## 任务说明 A:
请按出现顺序列出下方 CPython 源码文章中所有以“$”开头的命令,只写命令本身,不带“$”。
## 任务说明 B:
请接着下方 CPython 源码文章的最后一句续写这篇文章。

## 阅读摘录:
读 Python behind the scenes #3: stepping through the CPython source code
上两章中,我们讨论了 Python 代码运行与编译背后的故事。这一章将跟随一次代码执行,快速浏览源码。
CPython 源码
获取代码:
$ git clone https://github.com/python/cpython/ && cd cpython
$ git checkout 3.9
$ ls -p
CODE_OF_CONDUCT.md Makefile.pre.in Programs/ configure
Doc/ Misc/ Python/ configure.ac
Grammar/ Modules/ README.rst install-sh
Include/ Objects/ Tools/ pyconfig.h.in
LICENSE PC/ aclocal.m4 setup.py
Lib/ PCbuild/ config.guess
Mac/ Parser/ config.sub
编译 CPython
$ ./configure
$ make -j -s
运行测试:
$./python.exe -m test test_peepholer
0:00:00 load avg: 3.40 Run tests sequentially
0:00:00 load avg: 3.40 [1/1] test_peepholer
== Tests result: SUCCESS ==
1 test OK.

## 给定列表:
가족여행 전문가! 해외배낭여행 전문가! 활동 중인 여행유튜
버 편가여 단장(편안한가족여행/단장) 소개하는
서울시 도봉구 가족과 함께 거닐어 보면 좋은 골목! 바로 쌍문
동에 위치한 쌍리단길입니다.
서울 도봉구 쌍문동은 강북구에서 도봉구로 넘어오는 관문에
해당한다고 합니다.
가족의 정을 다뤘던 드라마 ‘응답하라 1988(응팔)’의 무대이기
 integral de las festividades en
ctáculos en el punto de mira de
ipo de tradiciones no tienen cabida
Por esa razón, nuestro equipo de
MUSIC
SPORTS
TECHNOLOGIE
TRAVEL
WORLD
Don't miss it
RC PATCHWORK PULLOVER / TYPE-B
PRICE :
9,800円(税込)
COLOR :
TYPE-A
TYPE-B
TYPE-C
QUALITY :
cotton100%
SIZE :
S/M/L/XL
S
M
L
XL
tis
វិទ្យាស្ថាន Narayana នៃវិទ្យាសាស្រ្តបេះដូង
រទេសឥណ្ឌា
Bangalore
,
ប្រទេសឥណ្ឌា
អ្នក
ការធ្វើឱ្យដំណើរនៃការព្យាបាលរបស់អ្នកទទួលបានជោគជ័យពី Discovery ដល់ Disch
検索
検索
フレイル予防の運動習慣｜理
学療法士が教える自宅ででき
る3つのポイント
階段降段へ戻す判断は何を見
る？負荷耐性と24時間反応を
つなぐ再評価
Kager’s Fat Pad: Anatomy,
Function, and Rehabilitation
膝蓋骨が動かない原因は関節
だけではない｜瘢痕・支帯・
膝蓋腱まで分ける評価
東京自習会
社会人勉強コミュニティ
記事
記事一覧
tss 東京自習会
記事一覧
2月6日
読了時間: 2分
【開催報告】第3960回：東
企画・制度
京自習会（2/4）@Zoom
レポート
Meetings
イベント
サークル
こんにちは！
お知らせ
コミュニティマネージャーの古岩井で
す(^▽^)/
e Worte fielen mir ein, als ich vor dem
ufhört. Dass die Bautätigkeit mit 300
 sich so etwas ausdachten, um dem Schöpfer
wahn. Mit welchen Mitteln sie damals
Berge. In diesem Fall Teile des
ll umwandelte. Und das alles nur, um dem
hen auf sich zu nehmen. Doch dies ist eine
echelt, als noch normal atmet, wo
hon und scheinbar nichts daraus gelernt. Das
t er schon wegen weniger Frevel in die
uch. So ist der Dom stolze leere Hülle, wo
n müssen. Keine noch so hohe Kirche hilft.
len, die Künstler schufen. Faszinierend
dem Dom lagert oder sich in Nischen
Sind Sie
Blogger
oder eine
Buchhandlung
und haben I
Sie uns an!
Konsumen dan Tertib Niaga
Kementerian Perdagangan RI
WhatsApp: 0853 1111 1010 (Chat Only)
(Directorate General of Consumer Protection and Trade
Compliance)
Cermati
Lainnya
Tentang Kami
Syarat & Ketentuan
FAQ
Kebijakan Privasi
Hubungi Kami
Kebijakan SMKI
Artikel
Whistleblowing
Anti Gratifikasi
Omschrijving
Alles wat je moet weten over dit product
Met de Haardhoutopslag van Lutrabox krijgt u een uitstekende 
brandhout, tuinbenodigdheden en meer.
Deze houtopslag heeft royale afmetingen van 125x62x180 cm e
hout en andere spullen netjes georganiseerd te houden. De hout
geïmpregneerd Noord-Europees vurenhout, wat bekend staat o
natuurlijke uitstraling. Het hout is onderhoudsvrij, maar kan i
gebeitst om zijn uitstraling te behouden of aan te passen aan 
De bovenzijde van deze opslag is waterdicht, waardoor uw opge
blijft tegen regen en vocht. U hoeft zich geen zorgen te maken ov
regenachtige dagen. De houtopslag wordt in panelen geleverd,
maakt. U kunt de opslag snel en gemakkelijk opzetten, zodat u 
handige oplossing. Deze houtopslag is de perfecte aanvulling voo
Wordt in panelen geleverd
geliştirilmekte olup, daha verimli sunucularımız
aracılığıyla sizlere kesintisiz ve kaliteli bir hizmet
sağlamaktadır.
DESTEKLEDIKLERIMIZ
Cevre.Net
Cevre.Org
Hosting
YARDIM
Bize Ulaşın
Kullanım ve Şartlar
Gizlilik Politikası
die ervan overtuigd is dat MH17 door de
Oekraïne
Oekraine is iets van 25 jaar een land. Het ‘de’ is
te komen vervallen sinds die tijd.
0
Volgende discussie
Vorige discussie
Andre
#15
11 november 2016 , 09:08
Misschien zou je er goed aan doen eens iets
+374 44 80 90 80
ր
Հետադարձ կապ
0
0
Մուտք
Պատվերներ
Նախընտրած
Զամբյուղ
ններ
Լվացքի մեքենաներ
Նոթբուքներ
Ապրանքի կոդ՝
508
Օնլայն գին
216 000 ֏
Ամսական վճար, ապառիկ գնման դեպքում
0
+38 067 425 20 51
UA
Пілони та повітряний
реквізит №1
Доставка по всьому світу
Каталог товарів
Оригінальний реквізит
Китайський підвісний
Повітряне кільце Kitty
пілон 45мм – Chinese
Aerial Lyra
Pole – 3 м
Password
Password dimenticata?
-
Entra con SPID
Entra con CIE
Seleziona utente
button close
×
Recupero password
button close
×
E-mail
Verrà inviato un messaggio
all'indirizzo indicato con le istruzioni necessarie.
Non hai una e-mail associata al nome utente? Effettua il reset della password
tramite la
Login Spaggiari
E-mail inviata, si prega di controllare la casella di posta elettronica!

## 练习结果 A:
1. git clone https://github.com/python/cpython/ && cd cpython
2. git checkout 3.9
3. ls -p
4. ./configure
5. make -j -s
6. ./python.exe -m test test_peepholer

## 练习结果 B:
Total duration: 28 ms
Tests result: SUCCESS
Note:为什么在 macOS 中会出现 python.exe? 因为 macOS 中文件不区分大小写,所以用 .exe 后缀用于区分 Python 文件夹 vs python 可执行文件。这里与 Windows 没有任何关系。
main()
CPython 运行的入口:Programs/python.c,前者用于 windows 的运行。
/* Minimal main program -- everything is loaded from the library */
#include "Python.h"
#ifdef MS_WINDOWS
int
wmain(int argc, wchar_t **argv)
{
return Py_Main(argc, argv);
}
#else
int
main(int argc, char **argv)
{
return Py_BytesMain(argc, argv);
}
#endif
main 函数做的就是:调用「初始化」(pymain_init),进而触发「编译」与「解释」。
static int
pymain_main(_PyArgv *args)
{
PyStatus status = pymain_init(args);
if (_PyStatus_IS_EXIT(status)) {
pymain_free();
return status.exitcode;
}
if (_PyStatus_EXCEPTION(status)) {
pymain_exit_error(status);
}
return Py_RunMain();
}
初始化
CPython 初始化分为三步(pymain_init、pyinit_core、pyinit_main)。多阶段的好处在于方便用户自定义启动流程,例如在 preinit 结束后,自定义 memory allocator。
main() -> Py_BytesMain() -> pymain_main()
1. pymain_init() // 阶段 1:预初始化
- 初始化 runtime state
- 进程级状态 _PyRuntime(全局变量)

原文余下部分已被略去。